Apple paid a Masimo exec millions of dollars worth of shares – as well as doubling his salary – in order to persuade him to bring patented blood oxygen tech to the company, claims a new report today.
Today’s report is the latest episode in a long-running battle between the two companies over whether or not the Apple Watch’s pulse oximeter uses Masimo’s patented tech …
The story so far
Way back in 2013, Apple reportedly contacted medical tech company Masimo, as it was interested in forming a “working relationship” with the company. Following meetings in which details of Masimo’s pulse oximeter technology was discussed, Apple is said to have begun poaching the company’s staff.
One 2013 hire, confirmed at the beginning of 2014, was Masimo’s chief medical officer, Dr. Michael O’Reilly.
In 2020, Masimo filed a lawsuit officially accusing Apple of stealing trade secrets, and infringing ten of the company’s patents, in the O2 sensor in the Apple Watch.
The dispute between the two companies escalated later the same year, when the Apple Watch Series 6 launched with a new blood oxygen detection feature. Masimo asked the US International Trade Commission to ban imports of the new model.
That attempt failed, but earlier this year a court ruled that Apple had indeed infringed one of the ten patents. The Cupertino company is trying to have the decision overturned, with a final ruling expected next month. Apple also hit back, accusing Masimo of making an Apple Watch clone.
Apple paid Masimo exec millions of dollars
The WSJ has now run a piece addressing the broader issue of Apple’s apparent habit of promising companies partnerships, only to fail to follow through, and later use very similar tech in its own products.
Masimo is one of the companies interviewed, and the scale of the offer made to O’Reilly is revealed.
A few months later, Mr. Kiani said, he got a call from his chief medical officer, Michael O’Reilly, informing him he was joining Apple, which he said had agreed to double his salary and pay him millions in Apple shares […]
Mr.
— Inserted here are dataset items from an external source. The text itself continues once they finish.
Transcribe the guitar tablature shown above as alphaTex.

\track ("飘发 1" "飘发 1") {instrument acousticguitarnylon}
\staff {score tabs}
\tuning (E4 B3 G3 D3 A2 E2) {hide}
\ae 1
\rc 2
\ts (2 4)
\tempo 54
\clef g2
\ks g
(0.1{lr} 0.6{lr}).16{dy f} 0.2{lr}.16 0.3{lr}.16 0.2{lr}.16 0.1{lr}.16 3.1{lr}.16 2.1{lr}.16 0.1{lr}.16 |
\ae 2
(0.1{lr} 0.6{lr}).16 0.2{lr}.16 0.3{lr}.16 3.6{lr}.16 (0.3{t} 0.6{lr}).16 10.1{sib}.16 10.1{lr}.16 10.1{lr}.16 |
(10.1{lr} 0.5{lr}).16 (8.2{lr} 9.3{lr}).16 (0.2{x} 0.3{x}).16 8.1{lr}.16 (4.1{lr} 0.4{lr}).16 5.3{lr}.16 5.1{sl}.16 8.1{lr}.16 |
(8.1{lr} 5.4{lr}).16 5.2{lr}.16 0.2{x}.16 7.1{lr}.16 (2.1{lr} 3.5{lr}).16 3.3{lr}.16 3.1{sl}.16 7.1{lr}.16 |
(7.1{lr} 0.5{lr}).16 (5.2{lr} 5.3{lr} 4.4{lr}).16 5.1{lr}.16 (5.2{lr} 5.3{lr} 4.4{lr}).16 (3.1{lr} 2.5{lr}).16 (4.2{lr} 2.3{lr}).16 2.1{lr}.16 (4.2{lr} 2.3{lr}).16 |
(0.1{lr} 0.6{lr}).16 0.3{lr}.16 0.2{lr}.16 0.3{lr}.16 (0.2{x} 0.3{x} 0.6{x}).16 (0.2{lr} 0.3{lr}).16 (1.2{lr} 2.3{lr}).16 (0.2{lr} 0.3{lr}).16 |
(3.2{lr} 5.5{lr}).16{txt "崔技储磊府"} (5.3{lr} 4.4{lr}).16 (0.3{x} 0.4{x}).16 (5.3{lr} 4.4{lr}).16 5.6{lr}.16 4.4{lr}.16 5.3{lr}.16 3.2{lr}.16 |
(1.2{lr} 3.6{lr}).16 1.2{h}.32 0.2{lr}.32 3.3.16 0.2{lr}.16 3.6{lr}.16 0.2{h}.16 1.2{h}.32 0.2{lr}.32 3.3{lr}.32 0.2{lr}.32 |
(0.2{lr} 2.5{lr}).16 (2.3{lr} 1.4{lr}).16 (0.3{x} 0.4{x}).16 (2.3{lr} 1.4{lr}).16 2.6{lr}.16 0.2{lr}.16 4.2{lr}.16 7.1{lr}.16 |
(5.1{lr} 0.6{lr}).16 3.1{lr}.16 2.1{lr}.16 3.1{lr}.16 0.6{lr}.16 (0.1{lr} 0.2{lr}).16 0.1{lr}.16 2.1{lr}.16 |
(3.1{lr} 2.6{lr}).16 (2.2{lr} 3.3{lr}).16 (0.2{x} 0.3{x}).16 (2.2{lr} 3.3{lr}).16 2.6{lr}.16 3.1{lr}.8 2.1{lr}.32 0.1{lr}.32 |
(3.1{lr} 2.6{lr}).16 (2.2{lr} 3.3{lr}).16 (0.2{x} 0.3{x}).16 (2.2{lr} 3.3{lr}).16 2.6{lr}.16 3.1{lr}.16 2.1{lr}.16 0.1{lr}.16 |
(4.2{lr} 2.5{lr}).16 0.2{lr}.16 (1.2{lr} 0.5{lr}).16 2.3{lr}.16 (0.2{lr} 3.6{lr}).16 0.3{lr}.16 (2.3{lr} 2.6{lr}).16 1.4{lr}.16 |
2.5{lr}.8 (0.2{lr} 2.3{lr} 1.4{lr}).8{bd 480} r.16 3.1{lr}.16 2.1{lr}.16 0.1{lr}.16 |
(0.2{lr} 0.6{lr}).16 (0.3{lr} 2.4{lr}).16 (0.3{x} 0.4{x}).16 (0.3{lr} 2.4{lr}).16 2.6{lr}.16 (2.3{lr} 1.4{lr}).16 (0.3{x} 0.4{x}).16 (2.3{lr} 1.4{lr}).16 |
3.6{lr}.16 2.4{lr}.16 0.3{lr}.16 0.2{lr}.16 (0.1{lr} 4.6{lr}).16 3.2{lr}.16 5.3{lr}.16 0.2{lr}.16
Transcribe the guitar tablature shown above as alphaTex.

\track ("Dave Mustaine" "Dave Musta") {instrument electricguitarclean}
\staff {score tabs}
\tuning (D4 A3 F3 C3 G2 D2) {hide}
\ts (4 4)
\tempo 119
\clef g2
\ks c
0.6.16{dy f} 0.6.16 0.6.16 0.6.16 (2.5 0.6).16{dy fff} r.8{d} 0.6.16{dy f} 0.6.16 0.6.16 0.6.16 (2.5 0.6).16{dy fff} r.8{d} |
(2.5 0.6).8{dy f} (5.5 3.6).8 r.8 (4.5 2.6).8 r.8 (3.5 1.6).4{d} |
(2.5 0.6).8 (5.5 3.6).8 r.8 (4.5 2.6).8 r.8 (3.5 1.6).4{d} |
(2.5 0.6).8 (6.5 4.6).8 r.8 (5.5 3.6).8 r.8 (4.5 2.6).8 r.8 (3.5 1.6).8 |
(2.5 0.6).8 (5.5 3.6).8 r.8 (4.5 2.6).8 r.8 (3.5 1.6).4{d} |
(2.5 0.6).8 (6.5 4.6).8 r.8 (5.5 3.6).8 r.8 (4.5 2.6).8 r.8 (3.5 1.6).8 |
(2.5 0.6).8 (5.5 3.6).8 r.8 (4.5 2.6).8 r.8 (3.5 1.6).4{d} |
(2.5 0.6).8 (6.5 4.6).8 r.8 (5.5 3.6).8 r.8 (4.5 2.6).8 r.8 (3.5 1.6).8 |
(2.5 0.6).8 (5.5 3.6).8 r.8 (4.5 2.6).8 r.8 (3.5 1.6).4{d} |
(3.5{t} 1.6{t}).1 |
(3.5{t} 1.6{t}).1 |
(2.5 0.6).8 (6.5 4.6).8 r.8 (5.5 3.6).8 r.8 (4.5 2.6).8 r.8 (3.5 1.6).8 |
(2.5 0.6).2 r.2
Kiani is one of more than two dozen executives, inventors, investors and lawyers who described similar encounters with Apple. First, they said, came discussions about potential partnerships or integration of their technology into Apple products. Then, they said, talks stopped and Apple launched its own similar features.
Apple said that O’Reilly was careful not to divulge Masimo’s intellectual property during his work on the Apple Watch, and that it hired him for his expertise rather than his knowledge.
Apple’s attempts to invalidate patents
A key tactic adopted by Apple in fighting these cases is attempting to have the relevant patents declared invalid – as well as going after other patents owned by the companies, in an apparent attempt to deter such claims.
Apple has tried to invalidate hundreds of patents owned by companies that have accused Apple of violating their patents. According to lawyers and executives at some smaller companies, Apple sometimes files multiple petitions on a single patent claim and attempts to invalidate patents unrelated to the initial dispute.
9to5Mac’s Take
We’ve noted before that this is likely to be a tricky one to unravel. It’s clear that Apple did have access to a great many trade secrets from Masimo – which has long made medical monitoring equipment for hospitals – and it’s a matter of record that the Cupertino company poached several staff.
Pulse oximetry itself is very old tech, having been used in hospitals for decades, but usually it relies on a separate emitter and sensor on opposite sides of a finger or earlobe. Eliminating the need for this was a very significant development, without which the O2 functionality in the Apple Watch Series 6 and later would not be possible. Determining whether or not Apple developed this tech independently is not going to be a trivial task.
Additionally, while the implication is that Apple uses its clout to attack patents in these cases, it’s also undeniable that the patent system is a complete mess, with many patents granted for things which are either obvious, or far too general to qualify as true IP. It’s perfectly reasonable to attempt to have these types of patents invalidated.